Bills of Exceptions Nos. 2 and 6.

Bill No. 2 was reserved to the trial court's denial of defendant's motion to suppress the shotgun. Bill No. 6 was taken when the shotgun was introduced into evidence.

Defendant does not contend that the gun was seized in an unconstitutional manner. His argument is that the relevancy of the shotgun was established only by the defendant's assertedly inadmissible inculpatory statement discussed in Bills of Exception Nos. 1 and 5, that upon the officer's finding the shotgun in a garbage can at the third floor landing, defendant had volunteered that some one else had dropped the gun and he had picked it up and run with it. Therefore, defendant contends that the gun was the "fruit of a poisonous tree." Since we find the statement admissible, the defendant's argument fails, and we need not pass upon whether the gun should have been excluded were defendant's statement held to be inadmissible.

These bills have no merit.

Bills of Exceptions Nos. 3, 4 and 8.

These bills relate to the identification of the defendant. Bill No. 3 was reserved during the hearing on the motion to suppress when the trial court denied defense counsel's request that his client be allowed to wear a hood, ostensibly to prevent a compounding of suggestiveness. Bill No. 4 was reserved to the court's denial of defendant's motion to suppress the identification. Bill No. 8 was reserved during trial to the introduction into evidence of the photographs shown to the victims for identification purposes.

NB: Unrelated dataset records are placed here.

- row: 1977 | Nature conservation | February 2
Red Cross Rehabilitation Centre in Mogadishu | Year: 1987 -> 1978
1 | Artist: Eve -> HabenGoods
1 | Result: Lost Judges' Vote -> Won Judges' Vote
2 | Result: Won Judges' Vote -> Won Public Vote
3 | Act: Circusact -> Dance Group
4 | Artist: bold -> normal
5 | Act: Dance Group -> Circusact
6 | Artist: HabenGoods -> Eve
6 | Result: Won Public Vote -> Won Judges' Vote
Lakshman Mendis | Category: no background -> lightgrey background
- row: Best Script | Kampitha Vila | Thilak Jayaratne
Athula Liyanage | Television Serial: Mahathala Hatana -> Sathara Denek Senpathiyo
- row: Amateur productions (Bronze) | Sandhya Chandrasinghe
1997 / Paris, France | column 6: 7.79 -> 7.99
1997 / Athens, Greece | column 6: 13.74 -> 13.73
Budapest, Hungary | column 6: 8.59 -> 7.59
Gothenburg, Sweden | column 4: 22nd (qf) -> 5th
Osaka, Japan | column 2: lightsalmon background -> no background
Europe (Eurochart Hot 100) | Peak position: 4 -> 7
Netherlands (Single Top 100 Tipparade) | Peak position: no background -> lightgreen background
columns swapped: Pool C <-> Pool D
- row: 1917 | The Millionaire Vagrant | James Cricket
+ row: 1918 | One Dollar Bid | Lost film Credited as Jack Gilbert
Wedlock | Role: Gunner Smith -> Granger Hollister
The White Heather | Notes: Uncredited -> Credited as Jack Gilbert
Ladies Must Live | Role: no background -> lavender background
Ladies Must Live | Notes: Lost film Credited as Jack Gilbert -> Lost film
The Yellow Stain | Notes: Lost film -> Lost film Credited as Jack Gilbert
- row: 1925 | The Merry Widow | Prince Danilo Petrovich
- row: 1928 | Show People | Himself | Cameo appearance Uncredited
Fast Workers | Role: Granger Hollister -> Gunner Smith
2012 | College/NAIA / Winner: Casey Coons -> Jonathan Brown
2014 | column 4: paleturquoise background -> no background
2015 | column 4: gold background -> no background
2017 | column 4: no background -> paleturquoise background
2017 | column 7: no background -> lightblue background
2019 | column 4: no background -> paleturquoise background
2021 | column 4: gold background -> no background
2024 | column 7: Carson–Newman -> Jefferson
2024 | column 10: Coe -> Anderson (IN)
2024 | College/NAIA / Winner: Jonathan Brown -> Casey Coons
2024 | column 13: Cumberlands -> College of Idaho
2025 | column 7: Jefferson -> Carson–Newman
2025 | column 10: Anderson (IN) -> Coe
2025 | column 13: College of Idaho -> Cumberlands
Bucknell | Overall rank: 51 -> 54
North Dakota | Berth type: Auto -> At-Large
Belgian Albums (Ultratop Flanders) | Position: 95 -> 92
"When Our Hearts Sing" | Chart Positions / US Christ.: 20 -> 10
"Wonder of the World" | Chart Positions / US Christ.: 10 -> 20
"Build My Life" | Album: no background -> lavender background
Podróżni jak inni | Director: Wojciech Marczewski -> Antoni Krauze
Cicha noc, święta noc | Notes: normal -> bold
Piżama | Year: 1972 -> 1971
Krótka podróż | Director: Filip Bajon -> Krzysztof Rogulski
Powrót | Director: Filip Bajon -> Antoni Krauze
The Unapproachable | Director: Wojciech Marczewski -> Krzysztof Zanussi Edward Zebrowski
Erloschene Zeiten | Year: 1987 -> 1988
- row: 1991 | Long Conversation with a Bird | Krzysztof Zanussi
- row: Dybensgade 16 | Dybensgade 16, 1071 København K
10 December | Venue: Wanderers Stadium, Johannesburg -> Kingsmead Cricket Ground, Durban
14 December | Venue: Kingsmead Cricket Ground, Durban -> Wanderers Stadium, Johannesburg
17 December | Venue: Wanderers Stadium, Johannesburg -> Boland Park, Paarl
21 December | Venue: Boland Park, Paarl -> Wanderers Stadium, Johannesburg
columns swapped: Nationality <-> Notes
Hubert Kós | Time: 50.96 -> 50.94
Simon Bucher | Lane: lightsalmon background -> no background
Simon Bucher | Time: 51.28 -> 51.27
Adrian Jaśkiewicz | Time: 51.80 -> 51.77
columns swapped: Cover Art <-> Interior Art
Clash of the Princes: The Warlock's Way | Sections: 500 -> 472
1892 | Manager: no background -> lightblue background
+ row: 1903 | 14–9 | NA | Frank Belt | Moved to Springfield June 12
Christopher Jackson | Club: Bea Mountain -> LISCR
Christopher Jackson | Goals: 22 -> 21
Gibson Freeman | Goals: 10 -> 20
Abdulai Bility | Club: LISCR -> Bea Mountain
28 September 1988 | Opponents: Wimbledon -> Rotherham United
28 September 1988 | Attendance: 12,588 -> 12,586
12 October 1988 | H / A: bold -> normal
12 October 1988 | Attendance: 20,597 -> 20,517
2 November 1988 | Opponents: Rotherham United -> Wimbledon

The thrust of defendant's bills is that the identification procedures were impermissibly suggestive under Simmons v. United States, 390 U.S. 377, 88 S.Ct. 967, 19 L. Ed.2d 1247 (1960). Defendant does not argue that any one of the procedures was suggestive, but that the fact that the victims viewed the defendant four times prior to trial was in and of itself suggestive. As framed in the defense brief:

". . . the entire identification procedure was so impermissibly suggestive that the subsequent in-court identifications of the defendant were not independent, but were rather based on the memory of the defendant's photograph and that the suggestion implanted by it was reinforced at each subsequent stage of the identification procedure, hardening into certainty by the time of the trial."

We do not find that the identification procedures present reversible error. Four of the five witnesses did participate in two photographic lineups. But the second showing was a simple duplication, as the photographs used at that time were the identical ones used in the first showing. And there is no allegation that either of these photographic lineups was conducted in a suggestive manner. In fact, the record reveals the opposite. On both occasions, the witnesses viewed the photographs independently and obeyed the officer's request not to speak to one another.

This simple duplication has not been shown to have created any prejudice and *413 for our purposes the two photographic lineups might be viewed as a single one.

We also find no error in the fact that a lineup was conducted after the photographic showings.